In particular, since outer space is almost in a vacuum state, there is a large pressure difference between the pressure of the sealed gas (3) inside the air bag (6) and the deployment force becomes large. is very easy. worn. In this invention, when the deployment member deploys, the air bag (6) inside the deployment member inflates and pushes up the deployment member, so the air bag (6) does not generate a large frictional force. , smooth development is possible.

In the above embodiment, the pressure of the gas (3) sealed in the airbag (6) is equal to the atmospheric pressure on the ground in the stored state, but the atmospheric pressure on the ground may also be higher. In that case, the deployment force of the deployable structure is the same as that of the enclosed gas (3
) is the same as the atmospheric pressure on the ground in the stowed state.

Further, in the above embodiment, four deployable members (1a) to (1d) are shown, but the number of deployable members may be any number as long as it is two or more, and the same effect as in the above fruitful example can be achieved. .

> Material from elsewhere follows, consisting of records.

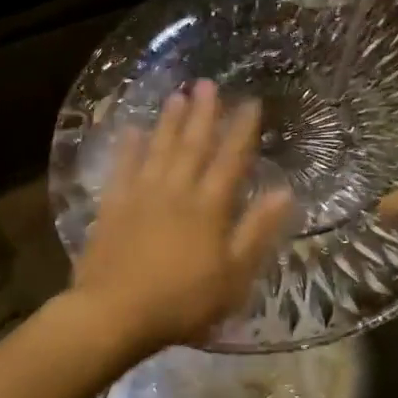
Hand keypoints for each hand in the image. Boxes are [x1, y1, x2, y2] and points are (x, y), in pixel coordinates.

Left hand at [69, 81, 292, 361]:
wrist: (116, 313)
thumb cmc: (183, 302)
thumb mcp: (234, 276)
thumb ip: (257, 231)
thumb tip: (284, 192)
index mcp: (210, 207)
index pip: (231, 159)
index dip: (242, 130)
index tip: (250, 103)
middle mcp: (177, 190)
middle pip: (193, 144)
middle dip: (203, 113)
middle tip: (207, 84)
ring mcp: (141, 195)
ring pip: (159, 148)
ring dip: (169, 120)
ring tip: (176, 95)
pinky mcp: (113, 206)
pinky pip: (122, 167)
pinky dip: (128, 147)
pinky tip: (132, 130)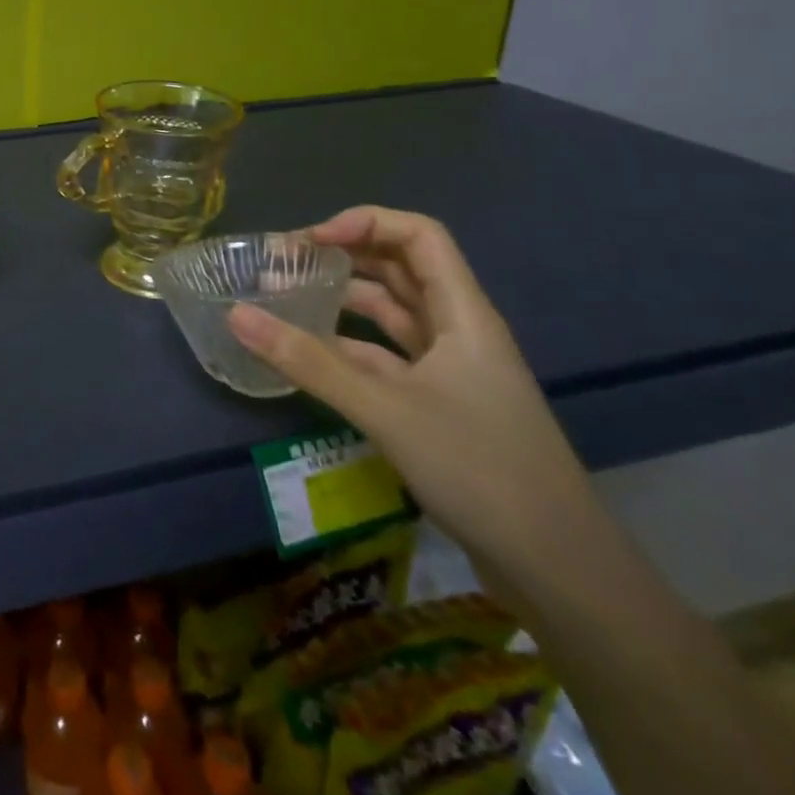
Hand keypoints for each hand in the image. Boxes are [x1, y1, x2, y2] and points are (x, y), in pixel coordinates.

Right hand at [229, 206, 592, 576]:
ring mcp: (448, 371)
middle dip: (343, 255)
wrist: (559, 571)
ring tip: (282, 297)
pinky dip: (344, 345)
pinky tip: (304, 353)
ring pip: (389, 314)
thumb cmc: (481, 471)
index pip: (419, 236)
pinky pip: (382, 356)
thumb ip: (308, 361)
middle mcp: (457, 332)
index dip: (365, 223)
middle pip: (400, 269)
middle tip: (283, 262)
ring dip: (340, 299)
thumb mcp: (385, 410)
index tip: (310, 241)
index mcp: (463, 315)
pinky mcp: (435, 405)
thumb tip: (236, 314)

Further, the holding and releasing mechanism is not limited to the shape and form shown in the above embodiments, but is also provided with a holding and releasing mechanism (ill and a receiving part α2 of the holding and releasing mechanism), for example, as shown in FIG.
It goes without saying that the same effect can be obtained even if .

〔Effect of the invention〕

As described above, according to the present invention, by having an expandable air bag inside the deployment member and sealing gas inside the air bag, the gas inside the air bag can be exchanged with the space in the vacuum state of outer space. Since the deployable structure is configured to deploy with a deploying force proportional to the pressure difference with the space, it has the effect of being able to deploy smoothly without generating a large frictional force.

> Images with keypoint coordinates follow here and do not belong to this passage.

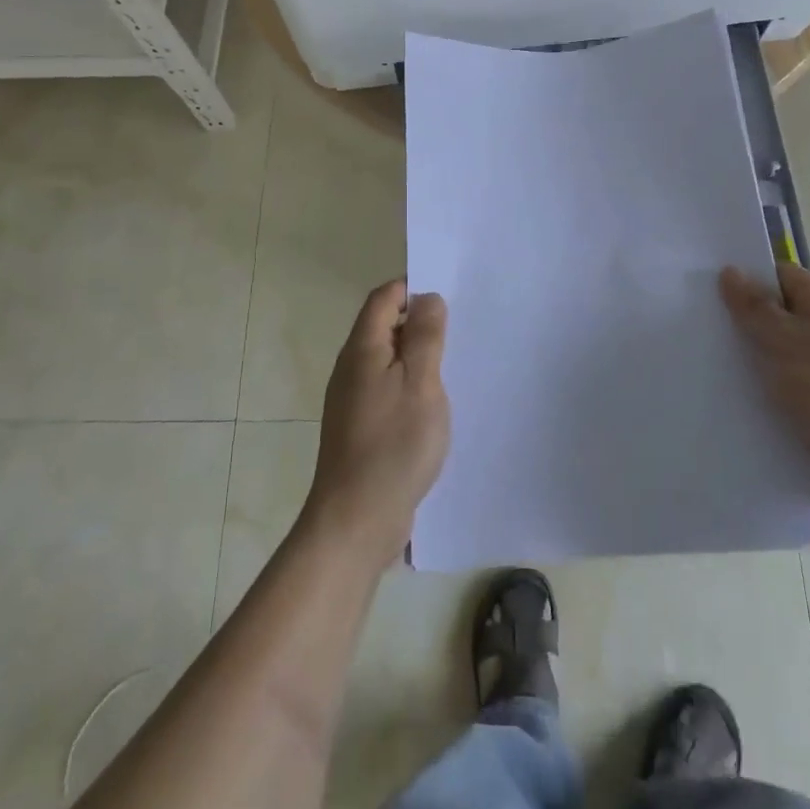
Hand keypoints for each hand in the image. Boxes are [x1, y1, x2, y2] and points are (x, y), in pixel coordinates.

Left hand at [302, 280, 450, 569]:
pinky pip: (387, 388)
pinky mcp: (359, 427)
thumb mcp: (421, 383)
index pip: (383, 297)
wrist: (356, 519)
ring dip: (416, 356)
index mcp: (362, 349)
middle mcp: (351, 368)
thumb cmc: (394, 445)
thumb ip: (425, 337)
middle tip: (458, 331)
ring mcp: (352, 399)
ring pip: (387, 359)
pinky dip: (409, 384)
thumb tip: (427, 298)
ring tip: (452, 366)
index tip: (449, 298)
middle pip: (383, 326)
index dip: (412, 289)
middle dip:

[Brief explanation of drawings]

FIG. 1 is a perspective view showing a deployable space structure according to an embodiment of the present invention, FIG. 2 is a cross-sectional side view of the space deployable structure in its stored state, FIG. FIG. 5 is a perspective view showing a conventional deployable structure for space; FIG. 6 is a cross-sectional side view in the stored state; FIG. 7 is a cross-sectional side view in its unfolded state. In the figure, (1a) to (1b) are deployable members with different diameters, and! l), +21 is an airtight seal installed on each deployment member, (3) is deployment member (1a) ~
(1b) and the gas sealed in the deployable member by the airtight seal (2); (4) is the holding and releasing mechanism for controlling the deployment timing of the deployable structure; (5) is the holding and releasing mechanism fixed to the deployable member; A receiving part of the holding and releasing mechanism in contact with the mechanism, (6) a bag made of an expandable material, (9) a guide for keeping the distance between adjacent deploying members constant and smoothing the deploying operation, 00 is a guide rail that is attached in the direction of deployment of the deployment member and guides the guide (9). Note that the same reference numerals in Figure 1 indicate the same or equivalent parts. Figure 1 Figure a d Figure Figure a Figure 5 Figure

Claims (1)

[Claims] a plurality of deployable members each having a different diameter and a hollow interior; a bag made of a stretchable material and enclosing a gas; a gas sealed inside the bag made of the stretchable material;
A guide placed between adjacent deployable members to maintain a constant interval between the deployable members, a guide rail installed in the direction of deployment of the deployable members to smooth the movement of the guide, and a guide rail to suppress the deployable movement of the deployable members. space use, which is equipped with a holding and releasing mechanism that guides the deployment movement of the deploying member when operated, and a receiving part that is installed on the deploying member and contacts the holding and releasing mechanism in the stored state to maintain the stored state. Deployment structure.